The book starts from “social mobility” to systematically explore the region where changeable relationships and unfixed identities made its elite group more vigorous, thus forming a talent advantage. It presents the economic, social, and cultural appearances and changes of the Heshuo region at the time. 
The book probes the mobility of individuals or groups in social stratification from three aspects. Specifically, the composition of Heshuo fanzhen and the ups and downs of status among its members; whether and to what extent it can absorb “new blood” from the “common people” and accordingly dilute the flow in space. The book associates the spatial flow with the change of social class and stratification, not emphasizing spatial changes alone. 
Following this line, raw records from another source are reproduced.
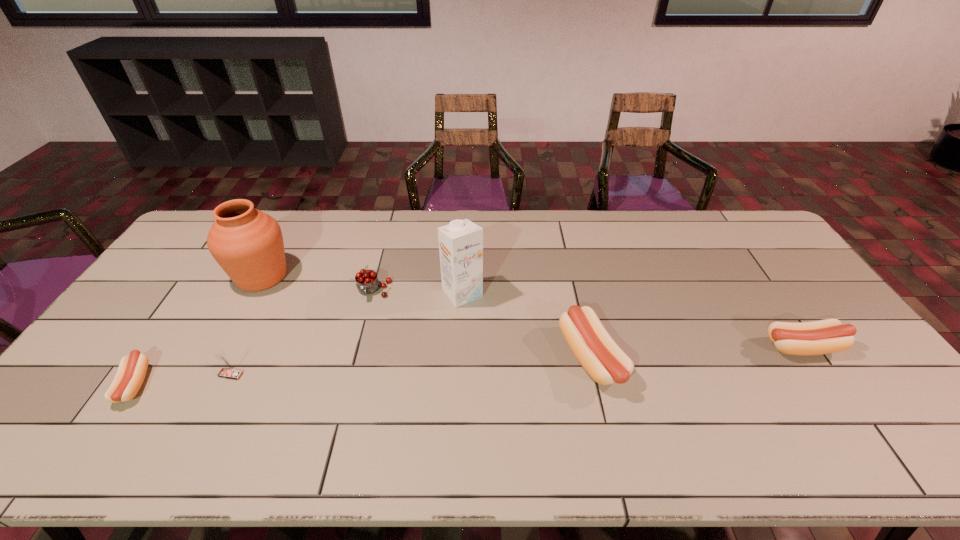
To achieve uniform spacing by inserting another sausage among them, please point to a free space for this new sausage. Please provide its 2D coordinates. Your answer should be formatted as a tuple, i.e. [(x, y)], where the tuple contains the x and y coordinates of a point satisfying the conditions above.

[(369, 371)]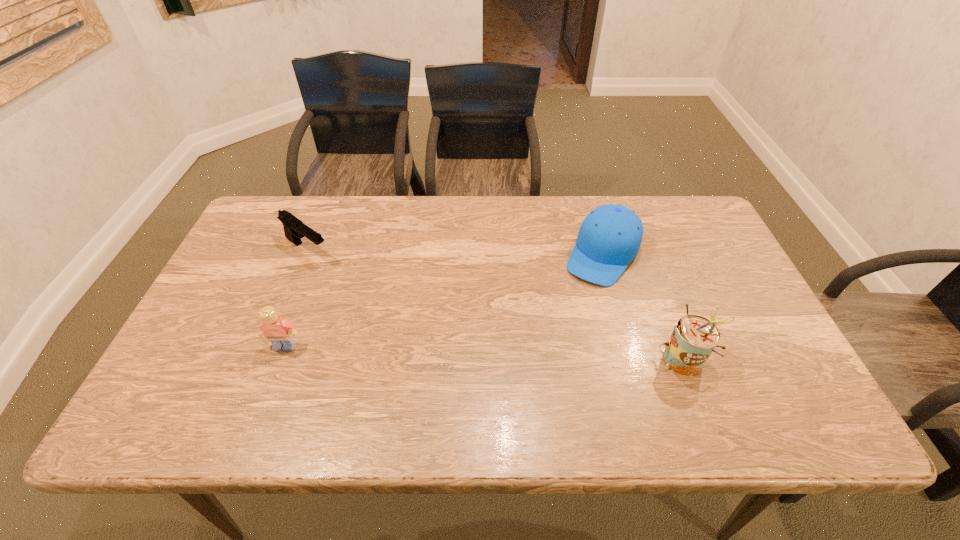
At what (x,y) coordinates should I click in order to perform the action: click on free space at the right edge of the desktop. Please return your answer as a coordinate pair (x, y). Looking at the image, I should click on (710, 319).

Where is `blank space at the far right corner of the desktop`? This screenshot has height=540, width=960. blank space at the far right corner of the desktop is located at coordinates (665, 225).

The image size is (960, 540). What are the coordinates of `vacant region between the pistol and the cap` in the screenshot? It's located at (455, 252).

This screenshot has width=960, height=540. I want to click on free space between the Lego and the tallest object, so click(x=485, y=352).

Locate an element on the screen. Image resolution: width=960 pixels, height=540 pixels. free space that is in between the Lego and the cap is located at coordinates (444, 300).

Where is `vacant area that lies between the can and the cap`? vacant area that lies between the can and the cap is located at coordinates (643, 306).

What are the coordinates of `free space between the Lego and the tallest object` in the screenshot? It's located at (485, 352).

The image size is (960, 540). I want to click on empty space between the Lego and the pistol, so click(x=296, y=298).

This screenshot has height=540, width=960. In order to click on vacant area that lies between the Lego and the tallest object in this screenshot , I will do `click(485, 352)`.

Find the location of a particular element. This screenshot has width=960, height=540. free space that is in between the cap and the pistol is located at coordinates (455, 252).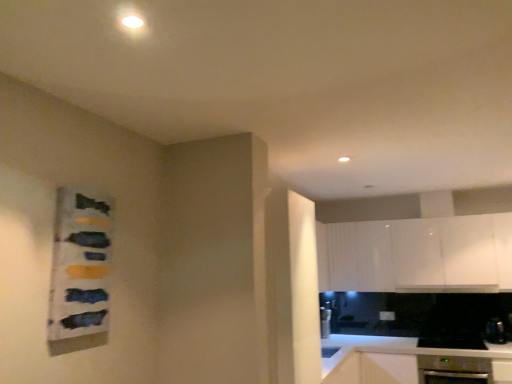
Question: Is white glossy cabinet at upper right inside the boundaries of satin black oven at lower right, which ranks as the second appliance in left-to-right order, or outside?

Choices:
 (A) outside
 (B) inside

Answer: (A)

Question: Considering the positions of point (391, 268) and point (496, 322), is point (391, 268) closer or farther from the camera than point (496, 322)?

Choices:
 (A) closer
 (B) farther

Answer: (B)

Question: Estimate the real-world distances between objects in this image. Which object is farther from the white glossy countertop at lower right?

Choices:
 (A) black stainless steel oven at lower right, which is the 2th appliance in right-to-left order
 (B) satin black oven at lower right, the 1th appliance in the right-to-left sequence
 (C) white glossy cabinet at upper right
 (D) satin silver dishwasher at lower right

Answer: (B)

Question: Considering the real-world distances, which object is farthest from the white glossy cabinet at upper right?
On the theme of social mobility of Heshuo fanzhen, the book researches the intergenerational rise and fall of scholar-officials in six chapters. Chapter one and two introduce the background of social mobility in Heshuo in the Tang Dynasty and the Five Dynasties. Given that a scientific division of social classes is the theoretical premise of social mobility studies, Zhang roughly divided the ranks of officials in the Tang Dynasty according to nine grades of official ranks, and then divided bureaucracy levels inside Heshuo. 
Chapter three to six represent the core content, discussing the “Heshuo story” [the declining Tang court recognized the hereditary autonomy in Heshuo fanzhen] from the perspective of social mobility, and examining the promotion and demotion of the ruling class in Heshuo. In addition to overall studies, the author conducts a case study of ancient scholars “moving northward to Heshuo” to explore multiple factors affecting social mobility. 
Quantitative analysis embodies the sociological turn of the book, contributing its most valuable part in studying social mobility in Heshuo. Zhang collects a total of more than 300 pieces of inscriptions on stone tablets pertaining to Heshuo fanzhen around the middle and late Tang Dynasties and the early Five Dynasties. After careful textual research one by one, 252 informative and reliable pieces of inscriptions were selected to serve as useful samples. 
Feng Jinzhong is a research fellow from the Hebei Academy of Social Sciences.